Short task. Find each line in the material below that contains the word "Time" and copy it out. Case counts.

[Dataset entries]
━━━━━━━━━━━━━━━━━━━━━━━━━━━━━━
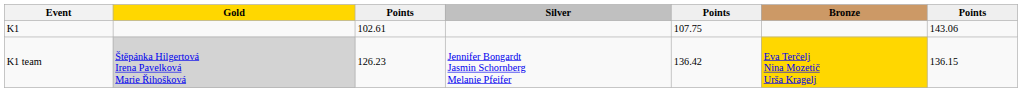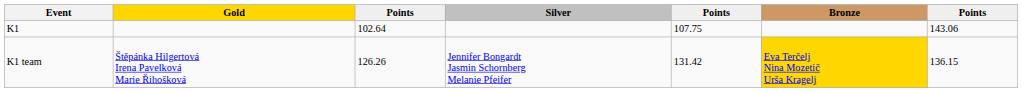K1 | column 3: 102.61 -> 102.64
K1 team | Gold: lightgrey background -> no background
K1 team | column 3: 126.23 -> 126.26
K1 team | column 5: 136.42 -> 131.42
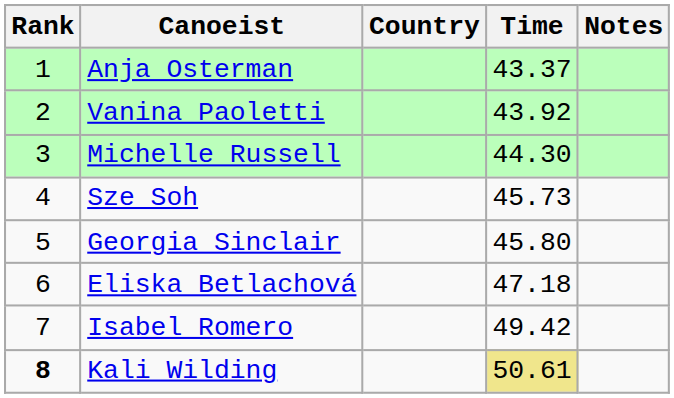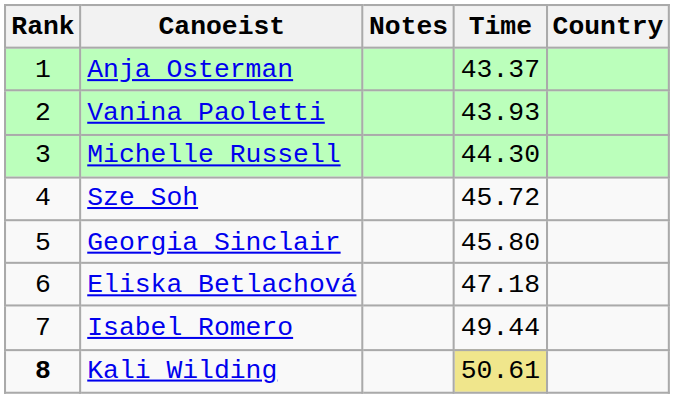columns swapped: Country <-> Notes
Vanina Paoletti | Time: 43.92 -> 43.93
Sze Soh | Time: 45.73 -> 45.72
Isabel Romero | Time: 49.42 -> 49.44
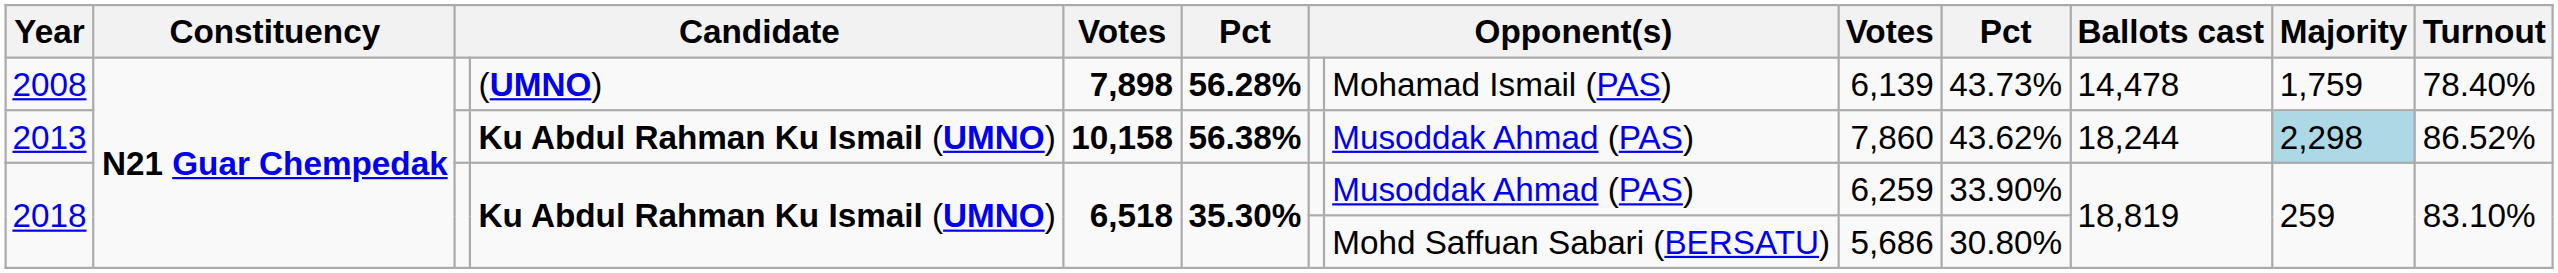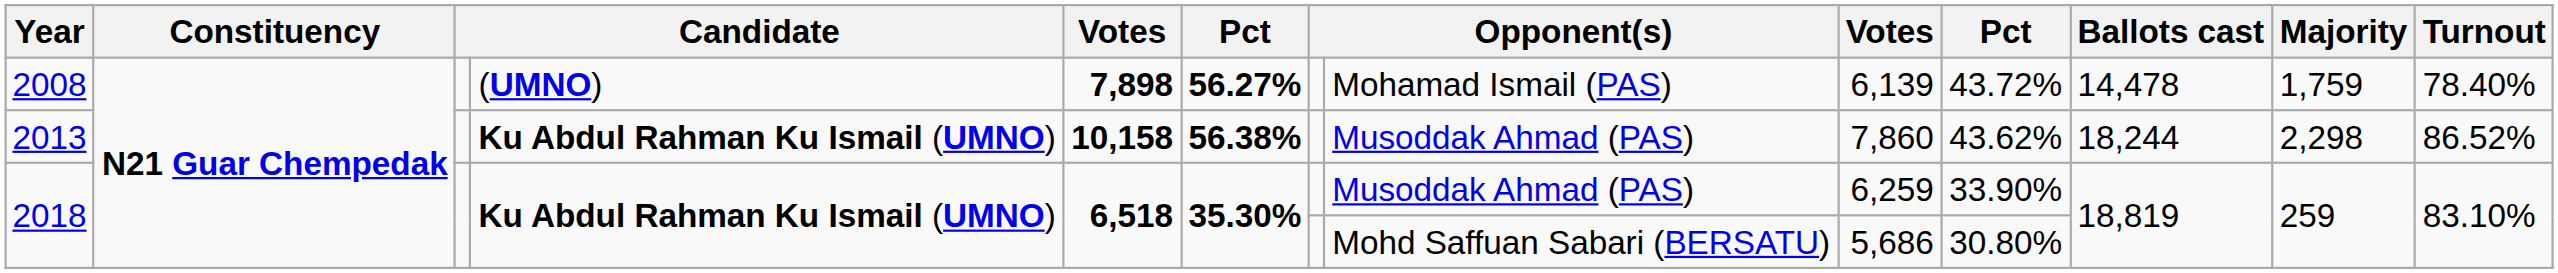2008 | column 6: 56.28% -> 56.27%
2008 | column 10: 43.73% -> 43.72%
2013 | Majority: lightblue background -> no background
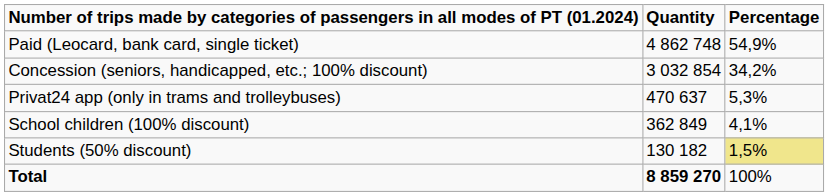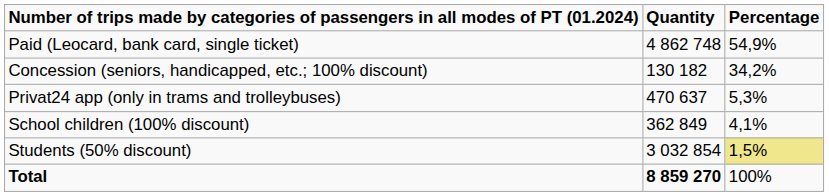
━━━━━━━━━━━━━━━━━━━━━━━━━━━━━━
Answer to this task.
Vanina Paoletti | Time: 43.92 -> 43.93
Sze Soh | Time: 45.73 -> 45.72
Isabel Romero | Time: 49.42 -> 49.44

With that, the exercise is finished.